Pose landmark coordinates
..............................
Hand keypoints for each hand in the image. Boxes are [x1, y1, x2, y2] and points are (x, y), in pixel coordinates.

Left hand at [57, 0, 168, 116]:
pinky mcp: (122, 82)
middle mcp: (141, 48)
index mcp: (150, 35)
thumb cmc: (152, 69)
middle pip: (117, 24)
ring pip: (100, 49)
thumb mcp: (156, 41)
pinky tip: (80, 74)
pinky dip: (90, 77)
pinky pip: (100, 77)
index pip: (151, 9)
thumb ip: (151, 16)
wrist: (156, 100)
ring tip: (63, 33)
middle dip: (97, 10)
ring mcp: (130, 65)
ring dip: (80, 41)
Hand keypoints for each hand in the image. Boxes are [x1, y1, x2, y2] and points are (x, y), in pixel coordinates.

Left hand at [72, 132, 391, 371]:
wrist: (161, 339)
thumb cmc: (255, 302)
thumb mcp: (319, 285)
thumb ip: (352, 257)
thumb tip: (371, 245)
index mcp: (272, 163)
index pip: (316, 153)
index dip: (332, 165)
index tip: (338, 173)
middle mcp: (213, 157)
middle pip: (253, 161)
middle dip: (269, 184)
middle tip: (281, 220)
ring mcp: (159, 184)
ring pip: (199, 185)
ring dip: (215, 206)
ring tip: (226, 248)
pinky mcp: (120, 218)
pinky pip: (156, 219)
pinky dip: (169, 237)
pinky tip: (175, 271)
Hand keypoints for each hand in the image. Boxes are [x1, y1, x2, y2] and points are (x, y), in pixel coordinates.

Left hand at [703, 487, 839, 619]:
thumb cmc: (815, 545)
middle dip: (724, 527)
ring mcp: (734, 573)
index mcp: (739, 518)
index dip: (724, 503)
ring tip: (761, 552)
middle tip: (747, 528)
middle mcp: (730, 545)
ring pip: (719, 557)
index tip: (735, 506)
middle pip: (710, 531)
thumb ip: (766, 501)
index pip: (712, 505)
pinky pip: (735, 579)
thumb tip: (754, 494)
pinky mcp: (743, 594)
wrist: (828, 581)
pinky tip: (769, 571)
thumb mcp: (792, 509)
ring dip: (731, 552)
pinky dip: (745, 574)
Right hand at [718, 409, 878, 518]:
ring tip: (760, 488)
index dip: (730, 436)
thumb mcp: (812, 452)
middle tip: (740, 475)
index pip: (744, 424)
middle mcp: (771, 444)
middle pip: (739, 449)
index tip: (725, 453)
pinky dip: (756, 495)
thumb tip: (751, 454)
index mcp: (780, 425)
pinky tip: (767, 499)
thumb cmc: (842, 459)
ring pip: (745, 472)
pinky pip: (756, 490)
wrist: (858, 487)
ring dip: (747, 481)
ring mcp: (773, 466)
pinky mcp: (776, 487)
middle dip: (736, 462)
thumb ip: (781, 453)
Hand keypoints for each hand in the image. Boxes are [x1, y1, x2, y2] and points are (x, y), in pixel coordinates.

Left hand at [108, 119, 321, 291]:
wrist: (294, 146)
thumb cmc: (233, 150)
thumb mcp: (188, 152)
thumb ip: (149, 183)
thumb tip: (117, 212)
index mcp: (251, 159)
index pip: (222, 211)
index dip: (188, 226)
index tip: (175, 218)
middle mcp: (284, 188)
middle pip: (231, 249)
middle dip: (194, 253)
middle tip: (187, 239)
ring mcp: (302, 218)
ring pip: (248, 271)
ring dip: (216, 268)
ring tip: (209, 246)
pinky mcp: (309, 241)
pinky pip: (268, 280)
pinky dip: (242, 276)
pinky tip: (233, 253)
..............................
** Problem to work on **
Repeat the records word for word.

** Your response **
Hand keypoints for each hand in the image. Boxes are [x1, y1, x2, y2] and points are (x, y), in pixel coordinates.

Left hand at [57, 0, 168, 116]:
pinky mcp: (122, 82)
middle mcp: (141, 48)
index mcp: (150, 35)
thumb cmc: (152, 69)
middle pip: (117, 24)
ring pip: (100, 49)
thumb mcp: (156, 41)
pinky tip: (80, 74)
pinky dip: (90, 77)
pinky pip: (100, 77)
index pip: (151, 9)
thumb ip: (151, 16)
wrist: (156, 100)
ring tip: (63, 33)
middle dip: (97, 10)
ring mcp: (130, 65)
ring dip: (80, 41)
Hand keypoints for each hand in the image. Boxes are [x1, y1, x2, y2] and points are (x, y), in pixel coordinates.

Left hand at [72, 132, 391, 371]:
wrist: (161, 339)
thumb cmc: (255, 302)
thumb mcp: (319, 285)
thumb ip: (352, 257)
thumb tip: (371, 245)
index mcp: (272, 163)
index pip: (316, 153)
index dip: (332, 165)
index tip: (338, 173)
middle mcp: (213, 157)
middle pip: (253, 161)
middle dip: (269, 184)
middle tip: (281, 220)
ring mcp: (159, 184)
ring pip: (199, 185)
ring dip: (215, 206)
ring tip: (226, 248)
pinky mcp: (120, 218)
pinky pip: (156, 219)
pinky dip: (169, 237)
pinky tip: (175, 271)
Hand keypoints for each hand in the image. Boxes are [x1, y1, x2, y2] and points are (x, y), in pixel coordinates.

Left hand at [703, 487, 839, 619]:
thumb cmc: (815, 545)
middle dip: (724, 527)
ring mcp: (734, 573)
index mcp: (739, 518)
index dip: (724, 503)
ring tip: (761, 552)
middle tip: (747, 528)
middle mcp: (730, 545)
ring pip: (719, 557)
index tip: (735, 506)
middle pip: (710, 531)
thumb ip: (766, 501)
index pip: (712, 505)
pinky pip: (735, 579)
thumb tip: (754, 494)
pinky mcp: (743, 594)
wrist: (828, 581)
pinky tip: (769, 571)
thumb mcp: (792, 509)
ring dip: (731, 552)
pinky dip: (745, 574)
Right hand at [718, 409, 878, 518]:
ring tip: (760, 488)
index dip: (730, 436)
thumb mcp: (812, 452)
middle tip: (740, 475)
index pip: (744, 424)
middle mcp: (771, 444)
middle pip: (739, 449)
index tip: (725, 453)
pinky dip: (756, 495)
thumb tip: (751, 454)
index mcp: (780, 425)
pinky tip: (767, 499)
thumb cmc: (842, 459)
ring pip: (745, 472)
pinky pip: (756, 490)
wrist: (858, 487)
ring dip: (747, 481)
ring mcp: (773, 466)
pinky mcp: (776, 487)
middle dip: (736, 462)
thumb ip: (781, 453)
Hand keypoints for each hand in the image. Boxes are [x1, y1, x2, y2] and points are (x, y), in pixel coordinates.

Left hand at [108, 119, 321, 291]:
wrist: (294, 146)
thumb cmc: (233, 150)
thumb mcp: (188, 152)
thumb ip: (149, 183)
thumb tip: (117, 212)
index mcp: (251, 159)
index pip: (222, 211)
index dip: (188, 226)
index tip: (175, 218)
middle mcp: (284, 188)
middle pip: (231, 249)
middle dip: (194, 253)
middle tip: (187, 239)
ring mcp: (302, 218)
ring pip: (248, 271)
ring dip: (216, 268)
ring tip: (209, 246)
pinky mcp: (309, 241)
pinky pip: (268, 280)
pinky dip: (242, 276)
pinky tip: (233, 253)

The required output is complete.